Peter Caffrey (18 April 1949 - 1 January 2008) was an Irish actor best known for playing Padraig O'Kelly on Series 1–4 of Ballykissangel and Christy Barry on Bracken. He was also known for playing the role of the Eurosong selection judge Charles Hedges in the Irish comedy Father Ted on the episode "A Song for Europe" and for voicing a popular Christmas radio advertisement for Barry's Tea in 1994.

Peter Caffrey was born in Dublin on the day the Republic of Ireland Act 1948 came into effect to create the Republic of Ireland. He studied at a seminary for two years before leaving to pursue an English degree at University College Dublin. He worked for a year as a primary school teacher, before becoming involved with Dublin's Project Theatre. He appeared in nearly thirty television and film roles, and also had a solid theatre career in both Dublin and London.

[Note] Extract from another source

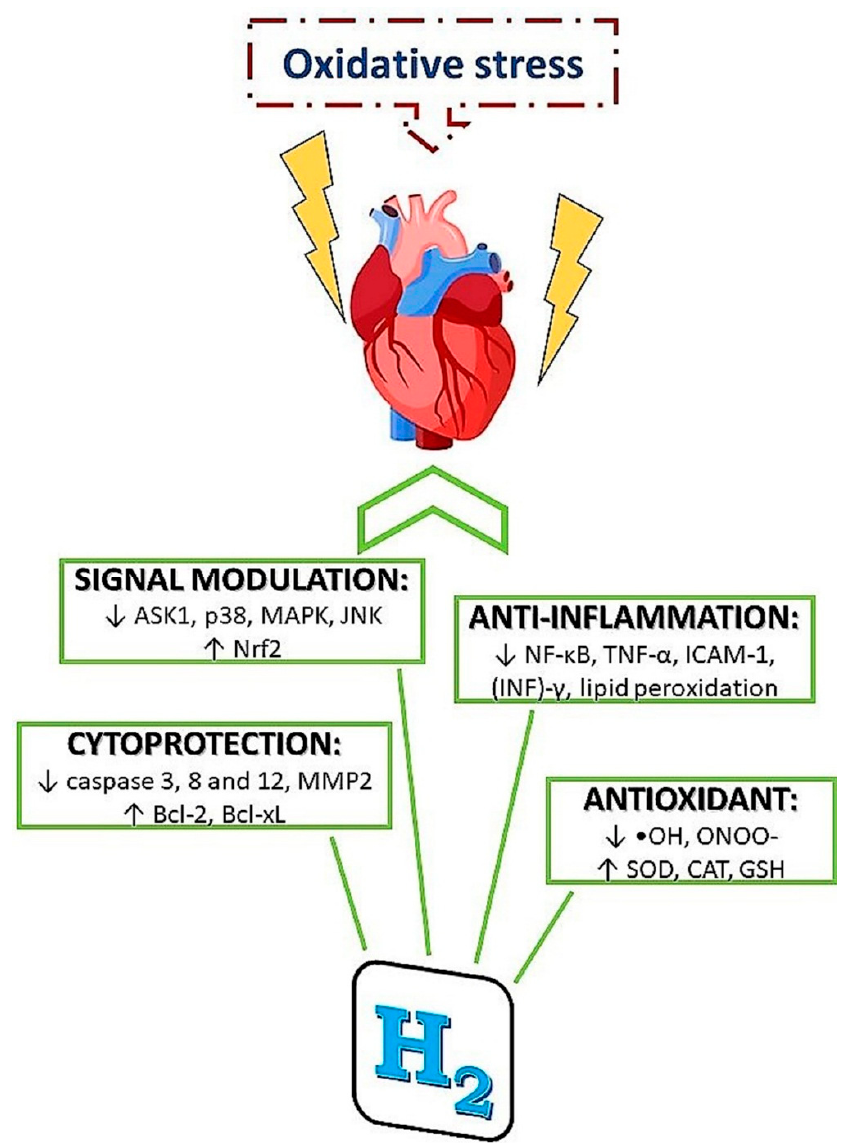
Figure 4 . Mechanisms of molecular hydrogen action in condition of increased oxidative stress. Figure 4. Mechanisms of molecular hydrogen action in condition of increased oxidative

He married a woman named Brenda Banks in 1980.

After moving to London in 1983, he became a familiar face on UK television, with minor roles in Casualty, The Bill and Peak Practice.

After overcoming cancer of the mouth (a diagnosis he received in 1990), and despite a divorce from his wife in 1990, he achieved success in Ballykissangel.

Despite suffering a stroke in 2000, which left him paralysed on his right side, he managed to play a character with a similar affliction in Sweet Dancer in 2005 (a film which was never released).

He never fully recovered from the effects of his stroke, and died at the age of 58 on 1 January 2008 in Shrewsbury, Shropshire. His body was returned to Ireland for cremation in Mount Jerome Cemetery, Dublin, on 8 January 2008. Caffrey was survived by three sisters, Linda, Carol, and Sheila. His brother David had pre-deceased him in July 2007.